As negociações entre a UE e o Canadá sobre o CETA foram lançadas em 2009 e concluídas em 2014. O acordo foi assinado pelas partes no dia 30 de Outubro de 2016, em Bruxelas.

 

Entre os principais parceiros comerciais da UE, o Canadá ocupa o 12.º lugar. A UE é o segundo maior parceiro comercial do país, depois dos Estados Unidos da América (EUA). Em 2015, a UE importou bens do Canadá no valor de 28,3 mil milhões de euros e exportou no valor de 35,2 mil milhões de euros, um montante que se prevê que aumente mais de 20 por cento após a entrada em vigor deste acordo.

 

O CETA é o primeiro acordo económico da UE após o Tratado de Lisboa a incluir um capítulo inteiramente dedicado aos investimentos.

 

A aplicação provisória do acordo terá início no primeiro dia do mês seguinte ao da data em que as partes notifiquem a outra da conclusão dos respetivos procedimentos internos.
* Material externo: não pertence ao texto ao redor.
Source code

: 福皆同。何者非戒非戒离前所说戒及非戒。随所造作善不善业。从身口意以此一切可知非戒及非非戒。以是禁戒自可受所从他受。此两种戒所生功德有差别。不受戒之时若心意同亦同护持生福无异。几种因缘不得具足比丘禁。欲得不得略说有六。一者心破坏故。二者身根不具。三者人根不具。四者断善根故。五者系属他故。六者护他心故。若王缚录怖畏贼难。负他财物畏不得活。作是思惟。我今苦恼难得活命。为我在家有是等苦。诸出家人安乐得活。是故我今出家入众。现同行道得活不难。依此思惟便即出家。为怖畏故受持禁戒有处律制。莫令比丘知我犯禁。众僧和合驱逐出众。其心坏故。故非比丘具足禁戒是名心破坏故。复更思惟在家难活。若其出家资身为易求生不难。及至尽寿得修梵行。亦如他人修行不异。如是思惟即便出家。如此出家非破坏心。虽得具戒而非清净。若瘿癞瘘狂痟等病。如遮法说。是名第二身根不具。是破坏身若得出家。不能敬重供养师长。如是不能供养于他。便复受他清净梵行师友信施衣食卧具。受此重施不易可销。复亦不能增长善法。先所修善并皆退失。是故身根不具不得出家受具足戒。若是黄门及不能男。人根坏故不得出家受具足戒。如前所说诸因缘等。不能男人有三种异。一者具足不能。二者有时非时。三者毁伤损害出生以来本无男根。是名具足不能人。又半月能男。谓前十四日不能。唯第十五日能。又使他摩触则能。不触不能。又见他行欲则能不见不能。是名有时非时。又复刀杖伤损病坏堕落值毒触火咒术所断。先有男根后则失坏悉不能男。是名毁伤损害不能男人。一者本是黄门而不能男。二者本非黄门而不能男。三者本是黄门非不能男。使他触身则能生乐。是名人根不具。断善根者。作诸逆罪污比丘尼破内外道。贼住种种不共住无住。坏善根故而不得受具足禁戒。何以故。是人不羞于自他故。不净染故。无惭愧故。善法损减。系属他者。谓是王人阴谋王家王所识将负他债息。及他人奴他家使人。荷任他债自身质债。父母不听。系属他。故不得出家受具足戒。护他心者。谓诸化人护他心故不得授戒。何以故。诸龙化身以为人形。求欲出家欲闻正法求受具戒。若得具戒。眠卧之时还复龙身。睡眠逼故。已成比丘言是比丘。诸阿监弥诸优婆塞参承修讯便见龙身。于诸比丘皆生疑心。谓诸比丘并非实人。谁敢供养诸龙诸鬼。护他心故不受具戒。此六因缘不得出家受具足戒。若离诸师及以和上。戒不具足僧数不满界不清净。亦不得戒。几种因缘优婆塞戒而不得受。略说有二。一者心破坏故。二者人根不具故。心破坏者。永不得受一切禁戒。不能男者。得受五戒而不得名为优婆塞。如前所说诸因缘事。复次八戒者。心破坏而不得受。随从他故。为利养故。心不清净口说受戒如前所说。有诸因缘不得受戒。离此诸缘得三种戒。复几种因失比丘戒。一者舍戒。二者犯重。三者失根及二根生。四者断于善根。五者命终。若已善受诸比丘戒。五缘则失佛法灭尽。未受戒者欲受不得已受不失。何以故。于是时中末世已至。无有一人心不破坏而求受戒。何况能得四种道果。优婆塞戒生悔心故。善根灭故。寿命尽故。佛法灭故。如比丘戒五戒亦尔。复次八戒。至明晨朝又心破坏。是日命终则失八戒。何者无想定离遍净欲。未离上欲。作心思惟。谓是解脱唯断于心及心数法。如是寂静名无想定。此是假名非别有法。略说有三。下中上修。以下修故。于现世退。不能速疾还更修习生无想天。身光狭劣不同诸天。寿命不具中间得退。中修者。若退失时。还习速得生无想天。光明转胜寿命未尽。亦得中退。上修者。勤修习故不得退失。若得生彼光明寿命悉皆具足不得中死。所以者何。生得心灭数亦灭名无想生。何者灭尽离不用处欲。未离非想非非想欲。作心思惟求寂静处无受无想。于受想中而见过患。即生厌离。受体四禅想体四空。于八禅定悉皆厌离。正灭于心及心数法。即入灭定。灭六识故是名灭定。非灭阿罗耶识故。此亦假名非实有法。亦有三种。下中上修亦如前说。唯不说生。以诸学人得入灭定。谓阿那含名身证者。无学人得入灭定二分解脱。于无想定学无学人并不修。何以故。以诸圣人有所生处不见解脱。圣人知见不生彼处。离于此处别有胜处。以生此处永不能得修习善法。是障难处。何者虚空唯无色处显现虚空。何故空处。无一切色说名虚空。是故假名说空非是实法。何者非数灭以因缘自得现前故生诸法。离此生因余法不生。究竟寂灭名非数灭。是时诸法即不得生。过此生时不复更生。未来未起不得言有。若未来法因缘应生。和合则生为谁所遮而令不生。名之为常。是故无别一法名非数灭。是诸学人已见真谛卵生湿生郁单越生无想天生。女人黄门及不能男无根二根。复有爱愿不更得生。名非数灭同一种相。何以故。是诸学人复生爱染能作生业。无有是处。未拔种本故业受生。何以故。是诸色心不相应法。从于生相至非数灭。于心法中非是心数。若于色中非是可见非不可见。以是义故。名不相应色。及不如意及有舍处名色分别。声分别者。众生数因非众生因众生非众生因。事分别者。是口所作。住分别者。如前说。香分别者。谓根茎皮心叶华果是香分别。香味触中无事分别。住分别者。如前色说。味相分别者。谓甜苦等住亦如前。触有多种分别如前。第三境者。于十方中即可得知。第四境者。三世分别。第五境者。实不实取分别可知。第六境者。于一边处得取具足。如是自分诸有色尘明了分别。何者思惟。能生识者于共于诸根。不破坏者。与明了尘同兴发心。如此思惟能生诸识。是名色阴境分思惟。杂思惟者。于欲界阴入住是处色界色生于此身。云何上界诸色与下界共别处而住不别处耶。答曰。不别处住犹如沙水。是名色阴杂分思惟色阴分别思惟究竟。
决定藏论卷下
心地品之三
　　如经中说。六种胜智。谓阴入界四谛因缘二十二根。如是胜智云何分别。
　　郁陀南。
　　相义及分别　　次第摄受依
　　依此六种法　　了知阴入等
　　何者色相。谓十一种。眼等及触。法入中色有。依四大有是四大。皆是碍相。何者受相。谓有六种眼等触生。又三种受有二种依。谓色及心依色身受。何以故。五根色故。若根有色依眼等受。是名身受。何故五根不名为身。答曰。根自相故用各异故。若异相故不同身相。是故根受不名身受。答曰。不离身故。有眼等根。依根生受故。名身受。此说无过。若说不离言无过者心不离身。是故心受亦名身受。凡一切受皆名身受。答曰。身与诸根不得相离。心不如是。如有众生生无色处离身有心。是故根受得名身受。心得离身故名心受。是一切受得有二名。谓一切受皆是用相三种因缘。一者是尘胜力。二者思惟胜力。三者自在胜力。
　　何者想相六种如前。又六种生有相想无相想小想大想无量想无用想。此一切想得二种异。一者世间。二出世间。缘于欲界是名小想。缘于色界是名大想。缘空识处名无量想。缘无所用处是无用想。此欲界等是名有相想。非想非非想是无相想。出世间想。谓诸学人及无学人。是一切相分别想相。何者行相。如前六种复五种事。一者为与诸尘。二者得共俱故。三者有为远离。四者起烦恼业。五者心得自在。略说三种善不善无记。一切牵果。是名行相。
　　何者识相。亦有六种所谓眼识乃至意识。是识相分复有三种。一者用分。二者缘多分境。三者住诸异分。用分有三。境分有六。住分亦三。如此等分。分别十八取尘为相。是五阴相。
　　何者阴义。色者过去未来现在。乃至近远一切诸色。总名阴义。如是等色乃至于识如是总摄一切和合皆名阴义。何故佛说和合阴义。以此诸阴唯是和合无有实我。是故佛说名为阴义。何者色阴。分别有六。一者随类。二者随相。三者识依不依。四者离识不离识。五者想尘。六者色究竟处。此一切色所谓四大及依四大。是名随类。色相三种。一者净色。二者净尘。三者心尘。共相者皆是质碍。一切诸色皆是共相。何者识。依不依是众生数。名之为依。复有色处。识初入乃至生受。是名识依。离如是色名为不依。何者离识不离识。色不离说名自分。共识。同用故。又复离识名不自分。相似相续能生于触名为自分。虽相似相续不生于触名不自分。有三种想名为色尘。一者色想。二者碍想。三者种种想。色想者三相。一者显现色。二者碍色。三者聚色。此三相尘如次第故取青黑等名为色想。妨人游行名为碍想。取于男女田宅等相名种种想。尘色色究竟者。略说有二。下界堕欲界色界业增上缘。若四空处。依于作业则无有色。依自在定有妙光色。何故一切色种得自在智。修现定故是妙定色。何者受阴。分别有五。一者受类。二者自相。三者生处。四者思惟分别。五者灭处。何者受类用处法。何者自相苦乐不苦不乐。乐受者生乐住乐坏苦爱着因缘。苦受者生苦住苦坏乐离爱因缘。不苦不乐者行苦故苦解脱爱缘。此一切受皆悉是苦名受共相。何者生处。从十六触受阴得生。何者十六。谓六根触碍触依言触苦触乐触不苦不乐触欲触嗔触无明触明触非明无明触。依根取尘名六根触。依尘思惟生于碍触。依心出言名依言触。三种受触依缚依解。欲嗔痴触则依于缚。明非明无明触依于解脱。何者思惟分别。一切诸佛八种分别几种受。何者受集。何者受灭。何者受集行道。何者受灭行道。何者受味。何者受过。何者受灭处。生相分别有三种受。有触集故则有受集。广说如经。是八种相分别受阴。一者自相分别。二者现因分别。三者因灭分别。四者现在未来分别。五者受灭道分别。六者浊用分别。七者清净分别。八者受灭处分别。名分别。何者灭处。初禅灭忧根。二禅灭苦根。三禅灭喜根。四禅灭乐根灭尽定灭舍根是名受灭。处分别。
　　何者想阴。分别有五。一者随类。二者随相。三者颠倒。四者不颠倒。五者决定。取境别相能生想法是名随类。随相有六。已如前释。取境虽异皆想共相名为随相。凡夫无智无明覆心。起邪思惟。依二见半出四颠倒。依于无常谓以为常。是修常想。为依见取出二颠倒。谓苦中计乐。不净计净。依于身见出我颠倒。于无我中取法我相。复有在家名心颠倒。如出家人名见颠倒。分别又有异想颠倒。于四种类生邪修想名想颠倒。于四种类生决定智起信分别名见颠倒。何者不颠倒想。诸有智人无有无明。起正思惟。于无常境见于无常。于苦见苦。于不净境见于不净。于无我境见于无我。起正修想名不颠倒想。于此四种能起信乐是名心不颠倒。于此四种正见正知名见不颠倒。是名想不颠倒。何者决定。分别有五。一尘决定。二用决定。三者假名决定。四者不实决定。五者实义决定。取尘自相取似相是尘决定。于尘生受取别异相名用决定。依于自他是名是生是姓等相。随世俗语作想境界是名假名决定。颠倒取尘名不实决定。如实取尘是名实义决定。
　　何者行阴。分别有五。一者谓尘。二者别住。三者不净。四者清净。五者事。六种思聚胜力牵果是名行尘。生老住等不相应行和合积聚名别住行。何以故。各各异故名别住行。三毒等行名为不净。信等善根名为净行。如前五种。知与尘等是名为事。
Os eurodeputados preveem que isto possa acontecer em Abril.

 

Visto tratar-se de um acordo misto, o CETA precisa ainda de ser ratificado pelos parlamentos de todos os Estados-membros para entrar plenamente em vigor.

 

Para além do CETA, os eurodeputados deram luz verde a um Acordo de Parceria Estratégica (APE) entre a UE e o Canadá, que visa intensificar a cooperação bilateral em domínios como a política externa e de segurança, o combate ao terrorismo, a luta contra a criminalidade organizada, o desenvolvimento sustentável, a investigação e a cultura.